Exercise - Output the listing word for word, minus images.
******
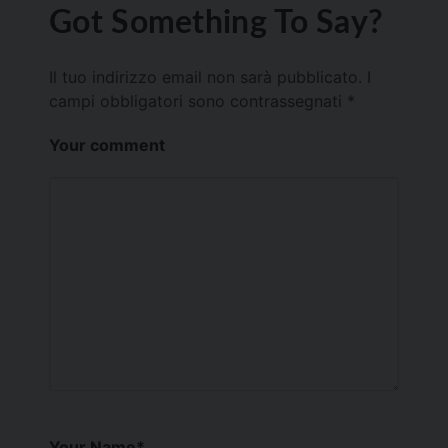
Got Something To Say?
Il tuo indirizzo email non sarà pubblicato.
I
campi obbligatori sono contrassegnati
*
Your comment
Your Name
*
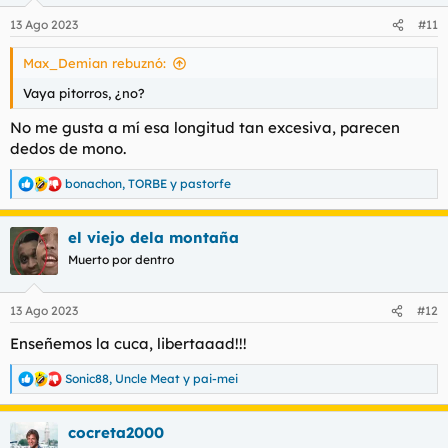
13 Ago 2023
#11
Max_Demian rebuznó:
Vaya pitorros, ¿no?
No me gusta a mí esa longitud tan excesiva, parecen
dedos de mono.
bonachon
,
TORBE
y
pastorfe
R
e
a
el viejo dela montaña
c
c
Muerto por dentro
i
o
n
13 Ago 2023
#12
e
s
Enseñemos la cuca, libertaaad!!!
:
Sonic88
,
Uncle Meat
y
pai-mei
R
e
a
cocreta2000
c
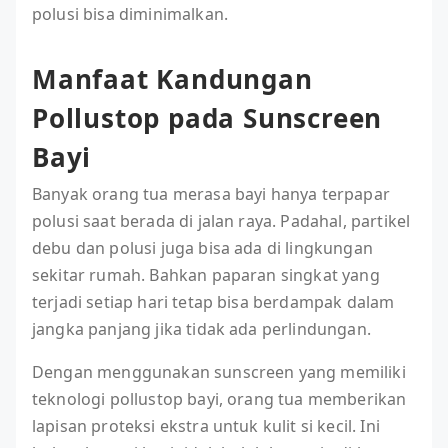
polusi bisa diminimalkan.
Manfaat Kandungan
Pollustop pada Sunscreen
Bayi
Banyak orang tua merasa bayi hanya terpapar
polusi saat berada di jalan raya. Padahal, partikel
debu dan polusi juga bisa ada di lingkungan
sekitar rumah. Bahkan paparan singkat yang
terjadi setiap hari tetap bisa berdampak dalam
jangka panjang jika tidak ada perlindungan.
Dengan menggunakan sunscreen yang memiliki
teknologi pollustop bayi, orang tua memberikan
lapisan proteksi ekstra untuk kulit si kecil. Ini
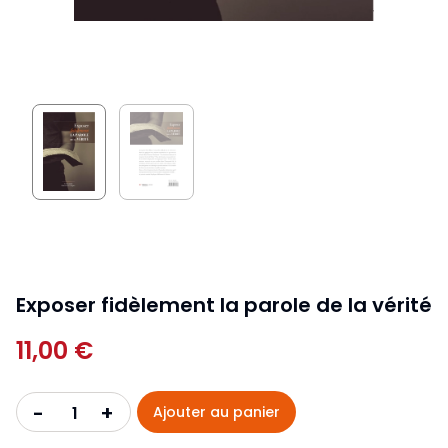
Exposer fidèlement la parole de la vérité
11,00 €
+
-
Ajouter au panier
******
Solution to the problem -
Got Something To Say?
Il tuo indirizzo email non sarà pubblicato.
I
campi obbligatori sono contrassegnati
*
Your comment
Your Name
*
13 Ago 2023
#11
Max_Demian rebuznó:
Vaya pitorros, ¿no?
No me gusta a mí esa longitud tan excesiva, parecen
dedos de mono.
bonachon
,
TORBE
y
pastorfe
R
e
a
el viejo dela montaña
c
c
Muerto por dentro
i
o
n
13 Ago 2023
#12
e
s
Enseñemos la cuca, libertaaad!!!
:
Sonic88
,
Uncle Meat
y
pai-mei
R
e
a
cocreta2000
c
polusi bisa diminimalkan.
Manfaat Kandungan
Pollustop pada Sunscreen
Bayi
Banyak orang tua merasa bayi hanya terpapar
polusi saat berada di jalan raya. Padahal, partikel
debu dan polusi juga bisa ada di lingkungan
sekitar rumah. Bahkan paparan singkat yang
terjadi setiap hari tetap bisa berdampak dalam
jangka panjang jika tidak ada perlindungan.
Dengan menggunakan sunscreen yang memiliki
teknologi pollustop bayi, orang tua memberikan
lapisan proteksi ekstra untuk kulit si kecil. Ini
Exposer fidèlement la parole de la vérité
11,00 €
+
-
Ajouter au panier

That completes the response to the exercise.